Hay lugares que palpitan más que otros, rincones que, aunque el tiempo se les eche encima como una manta de polvo, siguen respirando. La Plaza Vieja -oficialmente Plaza de la Constitución y antes de la Libertad, aunque nadie la llame así-resplandeciente de nuevo, volvió a ser eso: uno de esos corazones de piedra que son la esencia que le ayudan a tener a Almería identidad de ciudad eterna.

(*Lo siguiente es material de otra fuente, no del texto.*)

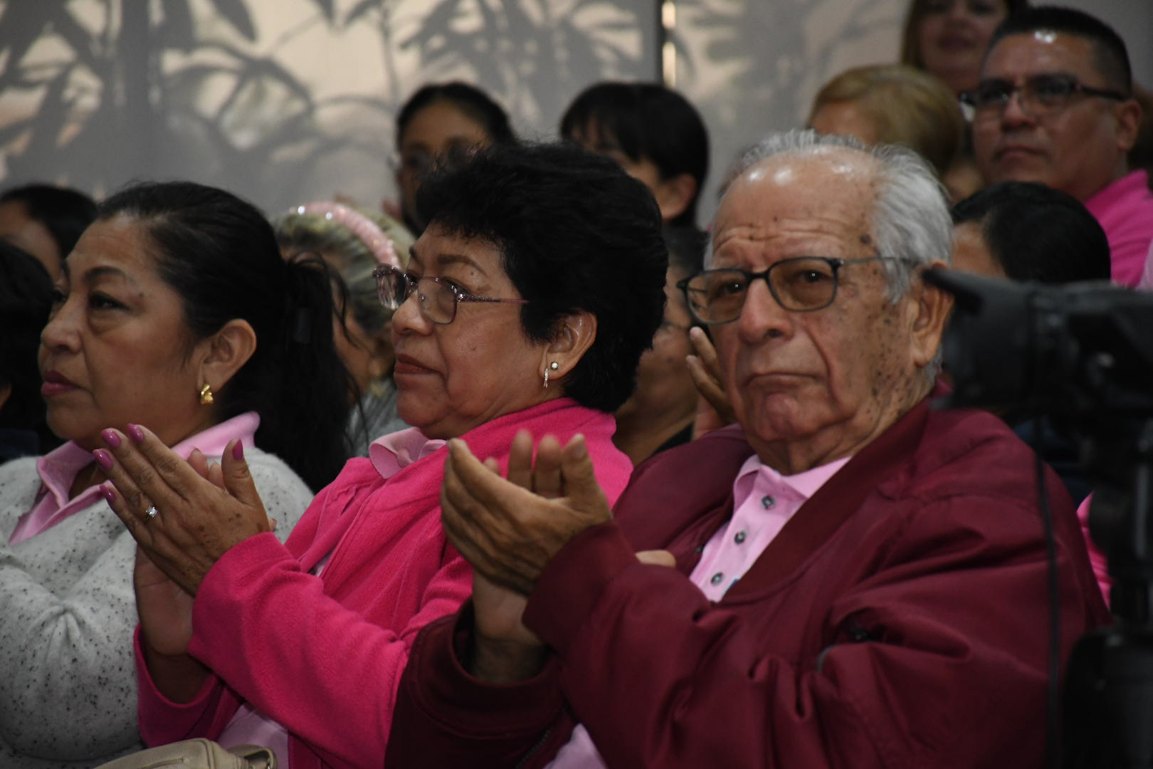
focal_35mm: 210
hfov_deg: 9.8
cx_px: 576
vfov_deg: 6.5
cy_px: 384
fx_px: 6725
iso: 2500
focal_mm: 140
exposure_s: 1/100
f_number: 6.3
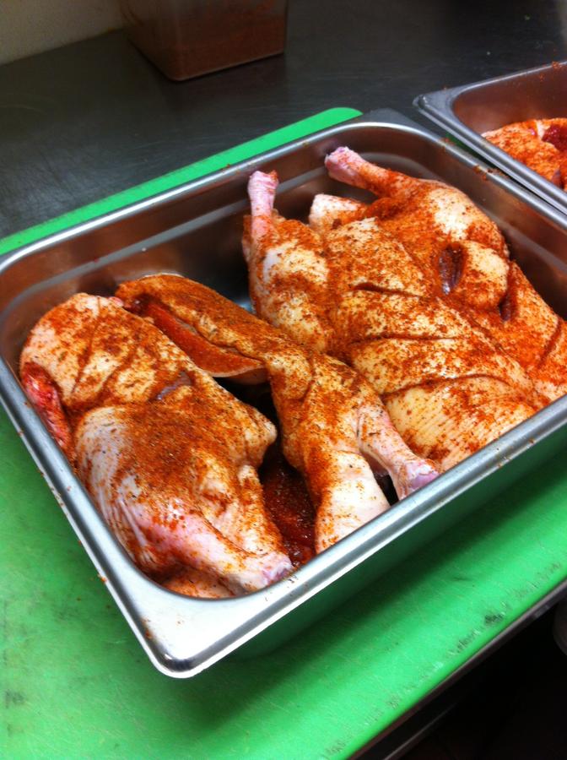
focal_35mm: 35
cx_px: 284
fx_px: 767
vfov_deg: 52.7
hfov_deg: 40.6
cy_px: 380
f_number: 2.8
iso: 80
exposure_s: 1/15
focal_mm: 3.85
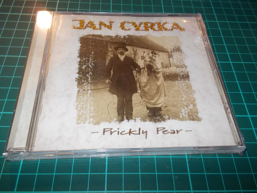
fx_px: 215
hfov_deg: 61.7
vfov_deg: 48.2
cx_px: 128
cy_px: 96
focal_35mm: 29
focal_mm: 4.1
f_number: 3.3
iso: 200
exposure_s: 1/30
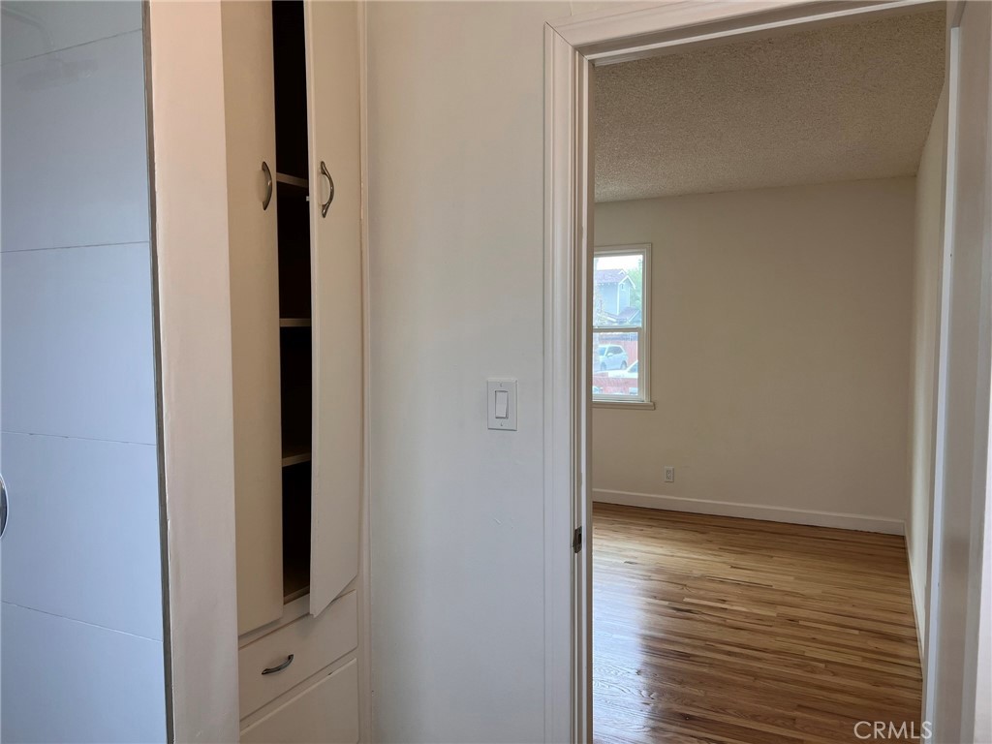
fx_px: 745
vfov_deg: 53.1
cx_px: 496
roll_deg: -0.3
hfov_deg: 67.3
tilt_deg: -3.8
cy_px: 372
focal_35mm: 26
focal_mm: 5.7
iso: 64
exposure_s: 1/120
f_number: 1.5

Ahí está, desde que se enfundó Almería su levita liberal y decidió borrar conventos y cenobios para dar paso al nuevo foro ciudadano; una plaza andaluza con hechura castellana, de soportales, arcadas y balcones, que ha visto pasar generaciones de almerienses, de alcaldes demócratas y conservadores, que vio llegar por barco a la Gloriosa, donde se tremoló la tricolor y también el pendón de Castilla.

Ha sido, esta plaza pinturera -cercada un tiempo de escondrijos de dudosa reputación reseñados por don Gerardo- zoco andalusí, escenario de manifestaciones y zarzuelas, centro administrativo y de conciertos de Miguel Ríos, plaza medieval donde se corrían cañas con jinetes a caballo disparando lanzas y protegiéndose con escudos; plaza que fue mercado de abastos, con montañas de cebolla y de naranjas en el suelo, vigiladas por mujeres con pañuelos oscuros en la cabeza como hemos visto en las fotografías de Gustavo Gillman, hasta que se desplazaron, los tenderos, a la obra de fábrica que aún se mantiene en lo que fueron los jardines extramuros de Orozco; plaza que fue coso taurino cuando aún no había nacido siquiera Pepe Hillo; holgura de mendigos y aguadores, de ciegos de romance y impiabotas, de esparteros con tracoma, quincalleros y tratantes de mulas y pájaros silvestres. Un centro de vida, esta plaza almeriense, más castiza que una taranta, una plaza donde se han citado viejos socialistas con boina y periódico bajo el brazo y señoritos de postín en traje de domingo; y niños que antes jugaban con peonza y ahora con patinetes y turistas con esa mirada de “no entiendo, pero me gusta”; y también una plaza para los gatos -los gatos de la plaza- que saben más de su historia que muchos de nosotros. Allí llegaron también las tropas de Napoleón, apoderándose de los conventos cercanos, de las casonas de los Torrealta y los Careaga y de los balcones de la Plaza Vieja, de esos desde los que, cuando uno surca la almendra central, tiene la sensación de que lo están mirando mil ojos detrás de los visillos con miriñaques.

Durante años ha vivido, esta plaza, la amenaza de la piqueta modernizadora que ven más rentabilidad en el hormigón que en la memoria. Pero ha resistido como una vieja dama, con arrugas nobles. A veces se habló de un aparcamiento subterráneo, otras de mover el monumento, como si la historia fuera un mueble, pero la ciudad, al final, supo defender su corazón.

Porque la otra tarde se comprobó que la Plaza Vieja es sístole y diástole de Almería, en 4.000 metros renovados, pero que mantienen la inherencia de lo que fue, con nuevas farolas y bancos y cinco naranjos que complementan a los ficus y palmeras, aunque desaparecieran pasa siempre sus cañones artillados. Y sonó, como rúbrica, en la tarde que se iba, el himno de Sotomayor y de Padilla, destilado por la Banda Municipal y todos nos dimos cuenta de que, a veces, en un acto sencillo, que se ha hecho esperar décadas, puede estar contenida toda la memoria de una ciudad.